------ STORED DATA ------

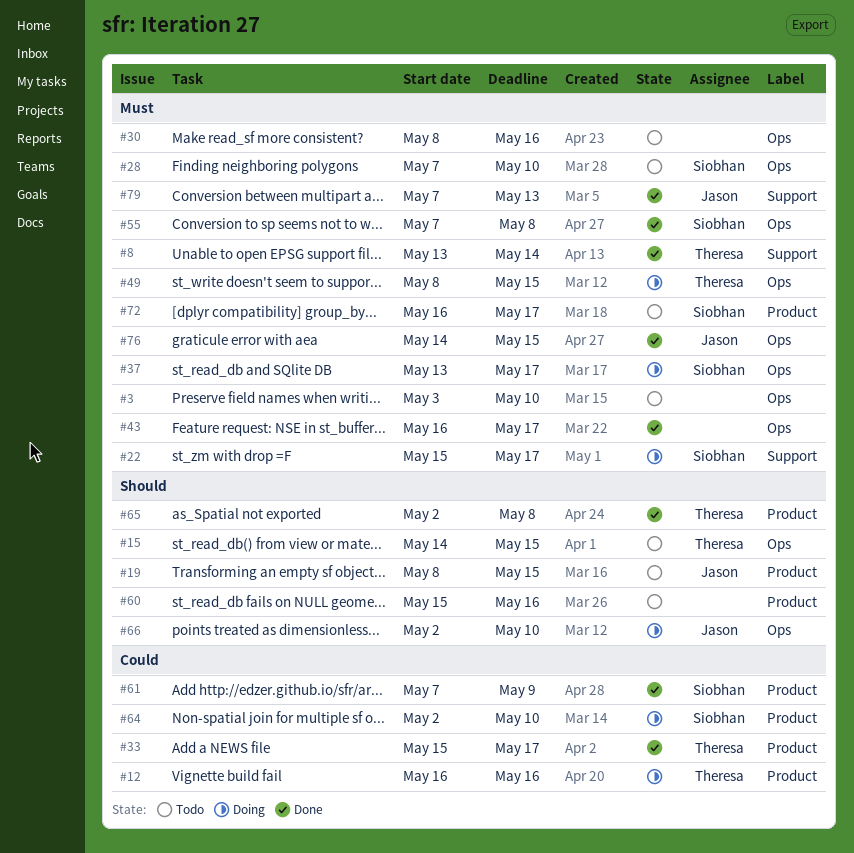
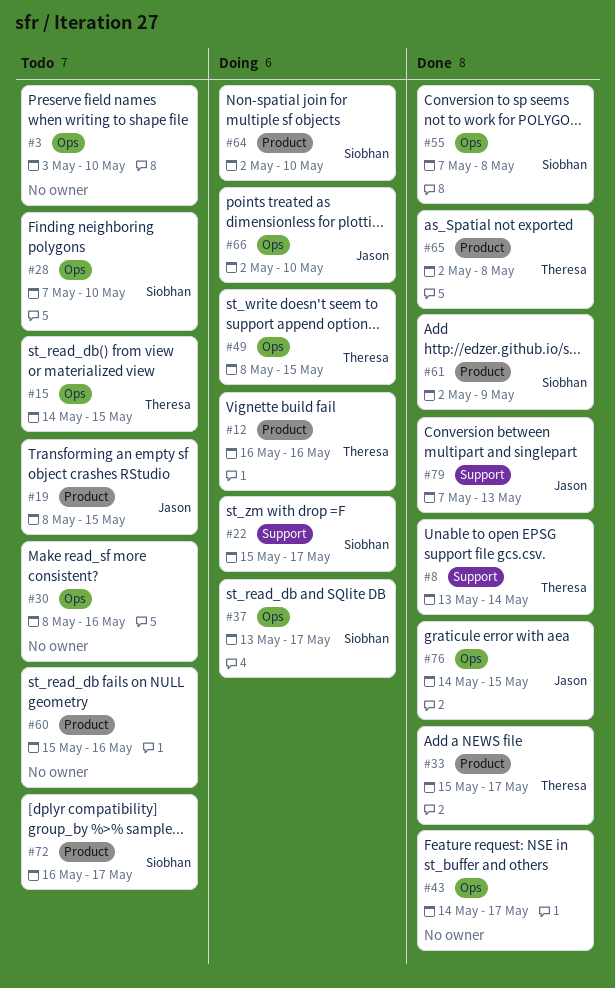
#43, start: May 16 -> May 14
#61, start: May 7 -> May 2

------
------ STORED DATA ------

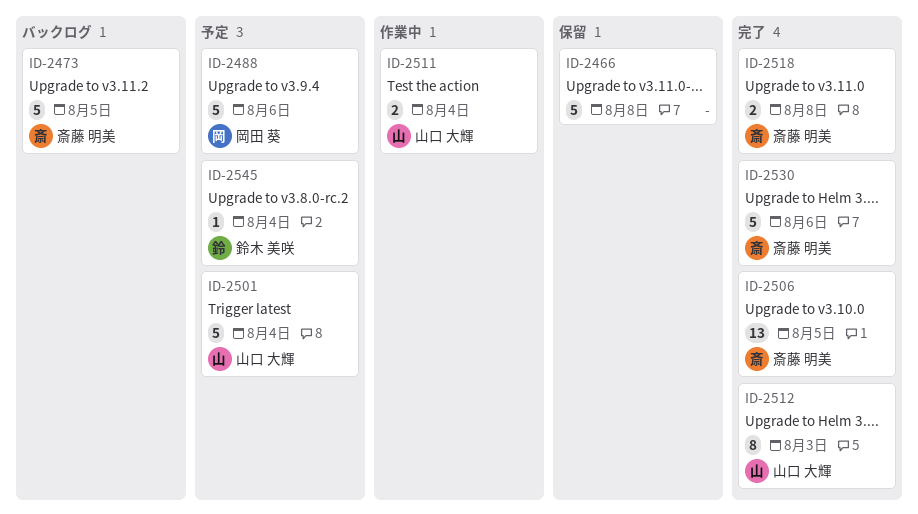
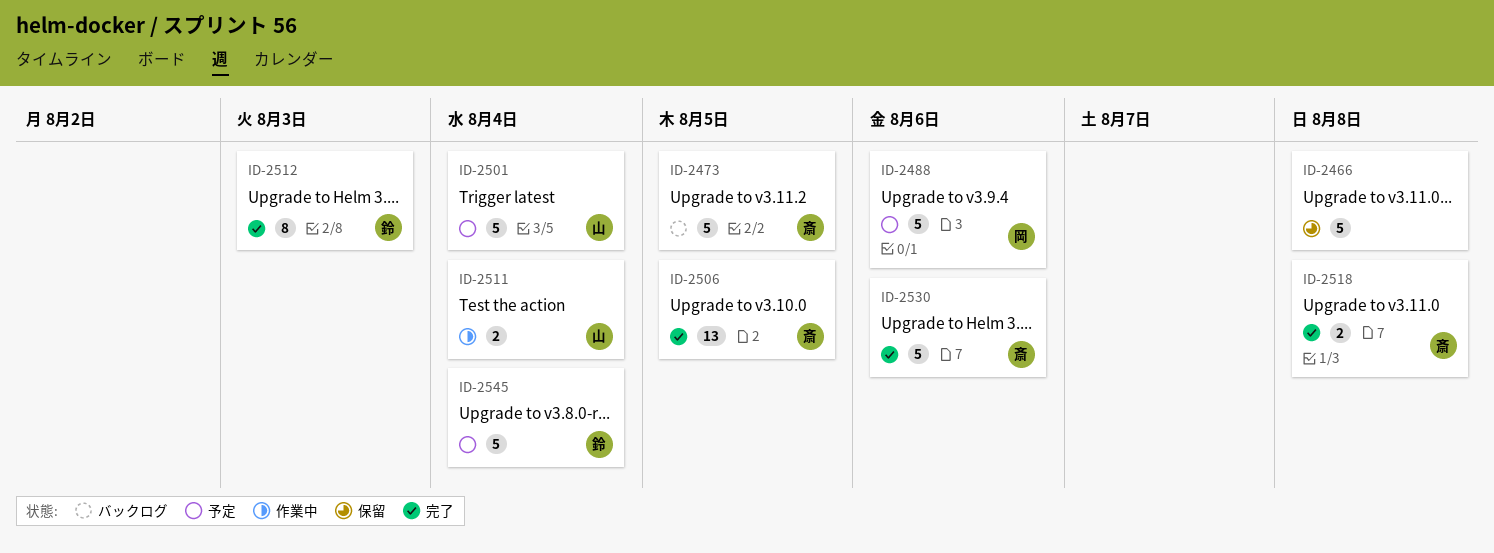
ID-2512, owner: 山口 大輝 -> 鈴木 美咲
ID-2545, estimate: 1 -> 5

------
------ STORED DATA ------

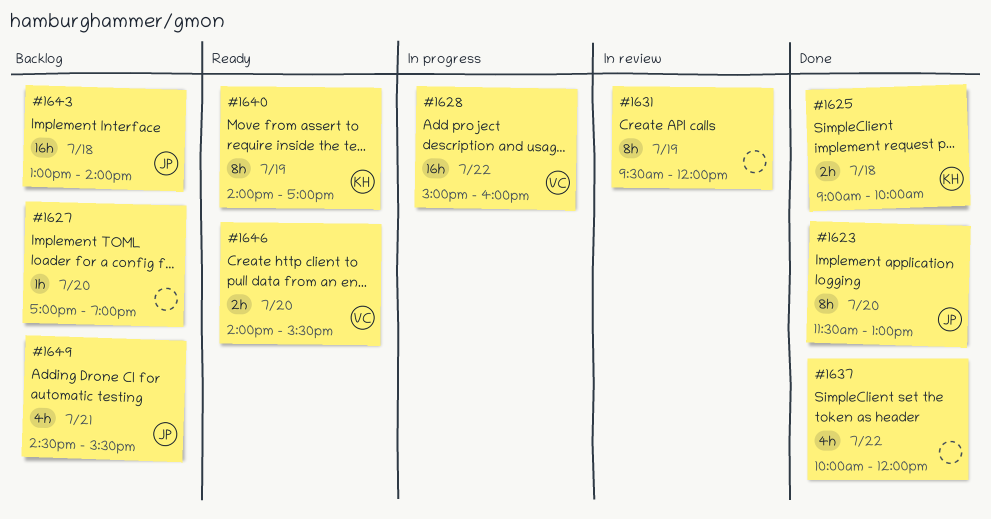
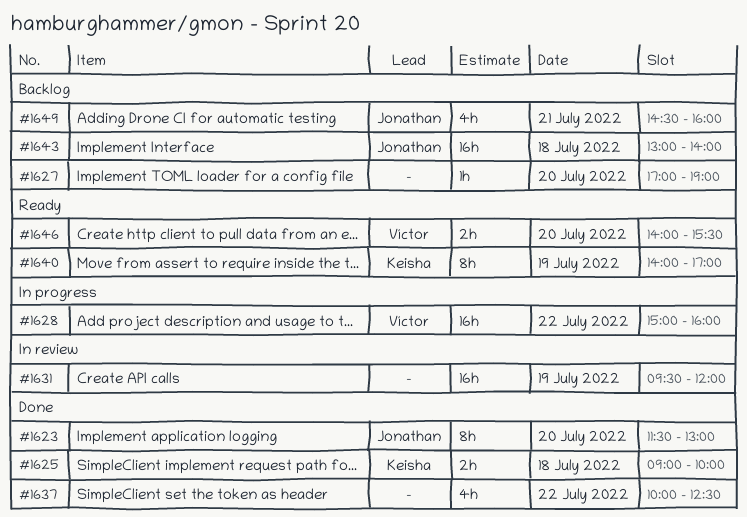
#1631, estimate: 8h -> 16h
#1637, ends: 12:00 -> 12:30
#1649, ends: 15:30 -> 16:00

------

EXERCISE AIM
Return word for word the lines above from the line with "#1631, estimate: 8h -> 16h" to the line with "#1649, ends: 15:30 -> 16:00", including both and leaving out all others.

EXERCISE RESULT
#1631, estimate: 8h -> 16h
#1637, ends: 12:00 -> 12:30
#1649, ends: 15:30 -> 16:00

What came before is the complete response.